Plasma and ionized gases have properties and display behaviours unlike those of the other states, and the transition between them is mostly a matter of nomenclature and subject to interpretation. Based on the temperature and density of the environment that contains a plasma, partially ionized or fully ionized forms of plasma may be produced. Neon signs and lightning are examples of partially ionized plasmas. The Earth’s ionosphere is a plasma and the magnetosphere contains plasma in the Earth’s surrounding space environment. The interior of the Sun is an example of fully ionized plasma, along with the solar corona and stars.

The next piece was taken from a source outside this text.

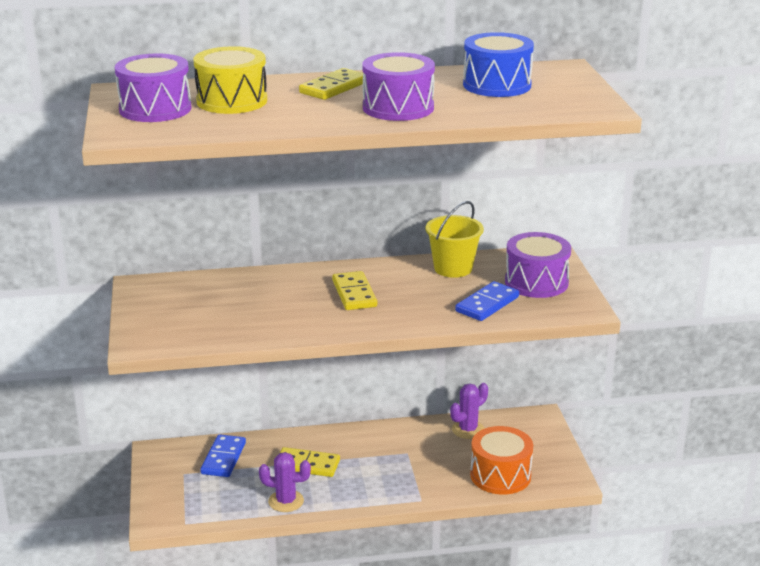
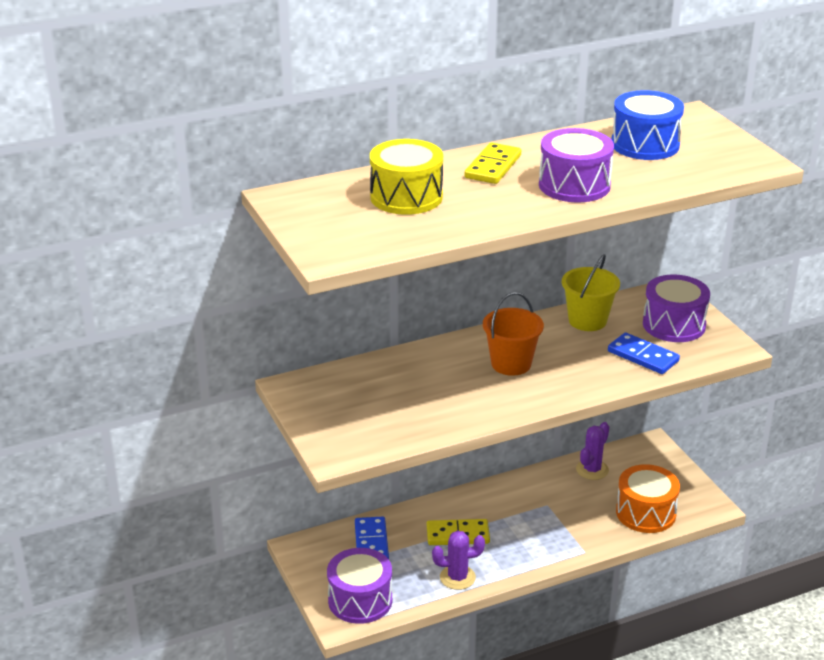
camera: 15 degrees left, 5 degrees up
(155, 109) = (338, 217): purple drum -> purple drum (360, 600)
(354, 293) = (511, 364): yellow domino -> orange bucket
(487, 304) = (643, 356): blue domino -> blue domino turned 75 degrees counterclockwise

Positive charges in ions are achieved by stripping away electrons orbiting the atomic nuclei, where the total number of electrons removed is related to either increasing temperature or the local density of other ionized matter. This also can be accompanied by the dissociation of molecular bonds, though this process is distinctly different from chemical processes of ion interactions in liquids or the behaviour of shared ions in metals. The response of plasma to electromagnetic fields is used in many modern technological devices, such as plasma televisions or plasma etching.

Plasma may be the most abundant form of ordinary matter in the universe, although this hypothesis is currently tentative based on the existence and unknown properties of dark matter. Plasma is mostly associated with stars, extending to the rarefied intracluster medium and possibly the intergalactic regions.